━━━ 抜粋本文 ━━━
コーヒー・緑茶摂取と肝がんとの関連について

「多目的コホート研究(JPHC研究)」からの成果-

私たちは、いろいろな生活習慣と、がん・脳卒中・心筋梗塞などの病気との関係を明らかにし、日本人の生活習慣病予防に役立てるための研究を行っています。平成5年(1993年)に、茨城県水戸、新潟県長岡、高知県中央東、長崎県上五島、沖縄県宮古、大阪府吹田の6保健所(呼称は2009年現在)管内にお住まいだった、40~69歳の男女約2万人を平成18年(2006年)まで追跡した調査結果にもとづいて、コーヒー・緑茶摂取と肝がん罹患との関連を調べた結果を専門誌で論文発表しましたので紹介します。 (Cancer Epidemiol Biomarkers Prev. 2009年18巻 1746-1753ページ)

コーヒーと緑茶は、ポリフェノールなどの抗酸化物質を含むことから、がんを予防するのではないかと考えられています。しかしながら、肝がんとの関連については疫学的エビデンスが必ずしも十分ではありません。コーヒーについては、コホート研究や症例対照研究、メタアナリシスなどから、以前より、肝がんを予防する可能性ありと言われてきましたが、これまでのほとんどの研究は、肝炎ウイルス感染状況を考慮したものではありませんでした。また、緑茶との関連については、研究がほとんどなく、肝がんへの影響についてはわかっていません。そこで、本研究ではC型、B型などの肝炎ウイルス感染状況を考慮して、研究を行いました。

今回の研究対象に該当した男女18,815人(男性6,414人、女性12,401人)のうち、13年の追跡期間中、110人(男性73人、女性37人)に肝がんが発生しました。研究開始時の質問票をもとに、コーヒー及び緑茶の摂取量によってグループ分けし、最も少ないグループと比較して、その他のグループで肝がんが発生するリスクが何倍になるかを調べました。

本研究の対象者の33%はコーヒーをほとんど飲まない一方、9%はコーヒーを毎日3杯以上飲むと回答していました。また、対象者の63%は毎日3杯以上緑茶を飲むと回答していました。肝炎ウイルスに感染している人に限定した場合も、類似していました。

コーヒー摂取量が多いと肝がん発生リスクは低くなるが、緑茶摂取とは関連なし(図)

コーヒーは、摂取量の多いグループの肝がんリスクが減少する傾向にありました。一方、緑茶では、高摂取グループで肝がんリスクが低下するというような傾向は見られませんでした。
━━━ データ抜粋 ━━━
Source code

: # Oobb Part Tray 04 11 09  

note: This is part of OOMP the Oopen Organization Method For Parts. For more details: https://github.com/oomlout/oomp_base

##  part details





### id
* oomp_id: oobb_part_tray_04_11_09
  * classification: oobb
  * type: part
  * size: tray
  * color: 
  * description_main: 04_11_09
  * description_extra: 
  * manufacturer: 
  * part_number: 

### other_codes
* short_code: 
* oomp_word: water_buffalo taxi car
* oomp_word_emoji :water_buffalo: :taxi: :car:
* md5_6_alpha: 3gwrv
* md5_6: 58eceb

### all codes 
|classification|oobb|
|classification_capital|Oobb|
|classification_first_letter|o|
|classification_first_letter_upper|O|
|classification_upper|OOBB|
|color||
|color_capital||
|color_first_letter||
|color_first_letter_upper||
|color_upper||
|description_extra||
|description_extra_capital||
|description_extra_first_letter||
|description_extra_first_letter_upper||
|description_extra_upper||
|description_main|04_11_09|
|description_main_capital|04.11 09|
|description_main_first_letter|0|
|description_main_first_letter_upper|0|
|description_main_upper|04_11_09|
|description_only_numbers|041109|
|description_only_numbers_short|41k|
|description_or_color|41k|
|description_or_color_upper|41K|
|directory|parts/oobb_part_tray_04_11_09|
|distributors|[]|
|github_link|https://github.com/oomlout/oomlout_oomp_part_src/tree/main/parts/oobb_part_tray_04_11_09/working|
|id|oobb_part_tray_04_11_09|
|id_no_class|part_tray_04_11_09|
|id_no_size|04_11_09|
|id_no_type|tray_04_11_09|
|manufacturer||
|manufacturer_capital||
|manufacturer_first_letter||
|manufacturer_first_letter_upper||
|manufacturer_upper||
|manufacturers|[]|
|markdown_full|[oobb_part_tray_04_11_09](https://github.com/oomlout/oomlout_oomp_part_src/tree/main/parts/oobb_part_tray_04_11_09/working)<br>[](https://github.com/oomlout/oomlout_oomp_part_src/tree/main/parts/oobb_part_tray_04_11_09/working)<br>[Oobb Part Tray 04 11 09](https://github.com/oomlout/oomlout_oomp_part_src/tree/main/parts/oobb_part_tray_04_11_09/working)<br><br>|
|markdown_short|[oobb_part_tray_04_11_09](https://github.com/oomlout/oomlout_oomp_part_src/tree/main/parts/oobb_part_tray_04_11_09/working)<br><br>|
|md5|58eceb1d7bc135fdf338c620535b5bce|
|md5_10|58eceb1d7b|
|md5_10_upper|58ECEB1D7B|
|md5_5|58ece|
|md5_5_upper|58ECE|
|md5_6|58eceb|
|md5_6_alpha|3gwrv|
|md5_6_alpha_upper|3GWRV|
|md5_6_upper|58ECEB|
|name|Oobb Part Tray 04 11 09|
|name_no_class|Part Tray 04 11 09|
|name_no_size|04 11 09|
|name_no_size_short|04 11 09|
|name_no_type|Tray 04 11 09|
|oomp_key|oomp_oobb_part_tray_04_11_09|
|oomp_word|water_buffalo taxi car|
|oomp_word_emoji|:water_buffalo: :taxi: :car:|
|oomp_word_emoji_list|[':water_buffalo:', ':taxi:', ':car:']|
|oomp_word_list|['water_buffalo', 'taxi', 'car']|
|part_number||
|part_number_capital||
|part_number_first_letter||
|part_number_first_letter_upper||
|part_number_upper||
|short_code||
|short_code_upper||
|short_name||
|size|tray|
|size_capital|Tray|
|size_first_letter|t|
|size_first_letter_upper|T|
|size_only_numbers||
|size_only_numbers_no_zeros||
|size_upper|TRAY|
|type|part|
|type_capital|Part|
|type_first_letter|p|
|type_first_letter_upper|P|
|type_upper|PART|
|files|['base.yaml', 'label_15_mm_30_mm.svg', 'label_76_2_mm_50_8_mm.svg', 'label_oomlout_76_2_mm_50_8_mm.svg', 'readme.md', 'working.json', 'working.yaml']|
━━━
• [課題の目的]: コーヒー・緑茶と肝がんについての本文のうち、「今回の研究対象に該当した」で始まる段落を、主な事実を残したまま箇条書きにまとめてください。 これらのレコードは、本文とは別の出典から取られたものです。

• [回答]:
- 研究対象：男女18,815人（男性6,414人、女性12,401人）
- 13年の追跡期間中に、110人（男性73人、女性37人）が肝がんを発症
- 研究開始時の質問票をもとに、コーヒーと緑茶の摂取量でグループ分け
- 摂取量が最も少ないグループと比べて、他のグループの肝がん発生リスクが何倍になるかを調査